Une première réunion ce jeudi
Au-delà de la Crim, les parlementaires pourraient être tentés de durcir ou de ressusciter d’autres taxes macronistes «anti-rente», comme celle mise en place cette année sur les autoroutes ou, encore, l’éphémère taxe sur les laboratoires biologiques après le Covid, citée en exemple ce mardi par le premier ministre. En plus du renforcement de ces impôts qui ont déjà été mis en place, les propositions pourraient également s’orienter vers une création de taxe déjà évoquée par le président lui-même : la fameuse taxe sur les rachats d’actions. «Cela peut aussi faire partie de la logique de rente contre laquelle il faut agir», argumente un député.
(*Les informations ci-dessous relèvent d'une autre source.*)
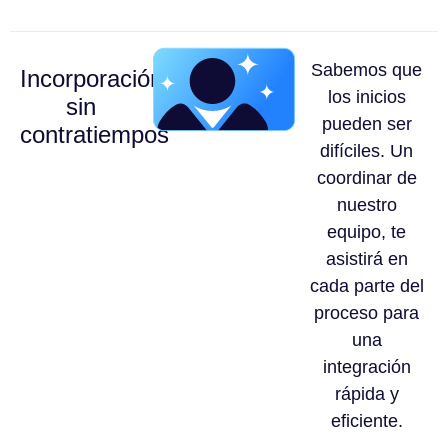
Sabemos que
Incorporación
los inicios
sin
pueden ser
contratiempos
difíciles. Un
coordinar de
nuestro
equipo, te
asistirá en
cada parte del
proceso para
una
integración
rápida y
eficiente.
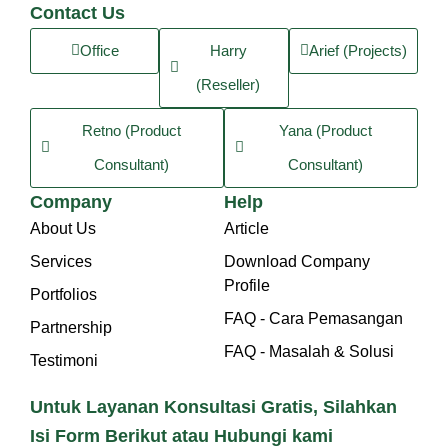
Contact Us
Office
Harry
Arief (Projects)
(Reseller)
Retno (Product
Yana (Product
Consultant)
Consultant)
Company
Help
About Us
Article
Services
Download Company
Profile
Portfolios
FAQ - Cara Pemasangan
Partnership
FAQ - Masalah & Solusi
Testimoni
Untuk Layanan Konsultasi Gratis, Silahkan
Isi Form Berikut atau Hubungi kami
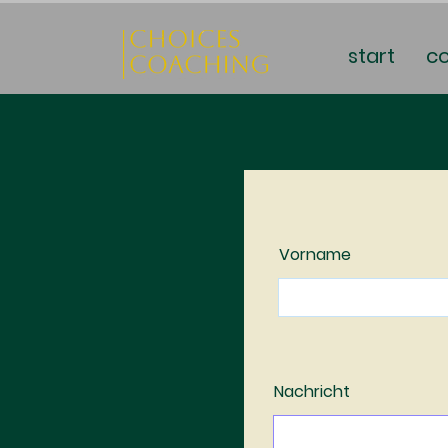
start
c
Vorname
Nachricht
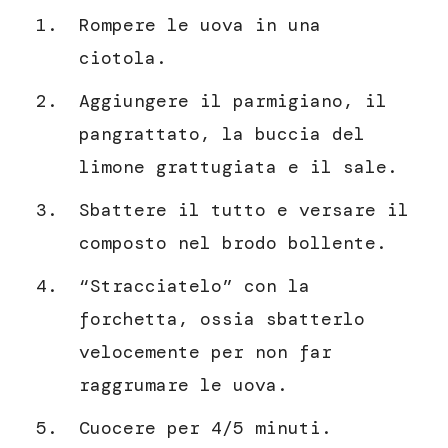
Rompere le uova in una
ciotola.
Aggiungere il parmigiano, il
pangrattato, la buccia del
limone grattugiata e il sale.
Sbattere il tutto e versare il
composto nel brodo bollente.
“Stracciatelo” con la
forchetta, ossia sbatterlo
velocemente per non far
raggrumare le uova.
Cuocere per 4/5 minuti.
Pour ce qui est des idées totalement neuves, la majorité semble en revanche plus timide. Le groupe de travail a pour but d’aller chercher les «rentes» ou «les profits indus liées à la spéculation dans le cadre de l’inflation», a esquissé Gabriel Attal ce mercredi lors des questions au gouvernement, sans entrer dans les détails. Interrogé, Bercy n’a pas souhaité détailler les secteurs où pourraient se trouver certaines de ces rentes taxables. «Chacun peut faire des propositions mais dans le respect du soutien à la politique de l’offre, rien ne doit nuire à la compétitivité», explique-t-on au ministère de l’Économie. Au chapitre des mesures rejetées d’avance, Matignon a indiqué que le livret A et l’assurance-vie étaient d’ores et déjà exclus du cadre de la discussion. «Nous ne nous en prendrons jamais aux Français qui travaillent» ou «au fruit de leur épargne», a martelé Gabriel Attal dans l’hémicycle. Certains députés Renaissance murmurent que cette mission ne devrait pas déboucher sur une taxation qui toucherait les particuliers. S’ils ne peuvent pas encore le dire ouvertement, c’est parce qu’officiellement la mission n’a pas encore démarré. «Nous nous réunirons avec Jean-Paul Mattei (Modem), Nadia Hai (Renaissance) et un représentant d’Horizon dès demain à Matignon, a annoncé Jean-René Cazeneuve ce mercredi. Lors de cet échange nous fixerons le cadre».
«Canaliser la réflexion»
Si ce «cadre» reste pour l’instant vague, c’est peut-être parce que la création de cette «task force» répond autant à des impératifs politiques qu’à des impératifs budgétaires. « Un des objectifs de la mission, c’est aussi de canaliser la réflexion sur les augmentations de taxe, explique un poids lourd de la majorité. On veut éviter la surenchère dans tous les sens et travailler en interne, à l’unisson, au lieu d’avoir un débat public où chacun y va de sa petite idée». Une remarque qui vise les «sorties» médiatiques de certains membres de la majorité, comme celles de la présidente de l’Assemblée nationale Yaël Braun-Pivet qui, à la fin du mois dernier, s’était dite favorable à une «réflexion» sur la taxation des superdividendes. Sur les questions budgétaires, Gabriel Attal a d’ailleurs tiré les choses au clair en début de semaine devant les membres de son groupe : toutes les annonces sur le projet de loi de finances 2025 - surtout celles concernant la fiscalité- seront formulées fin juin. «Tout ce que vous entendrez d'ici là dans le débat public, soit disant de sources « gouvernementales », sera nul et non avenu.»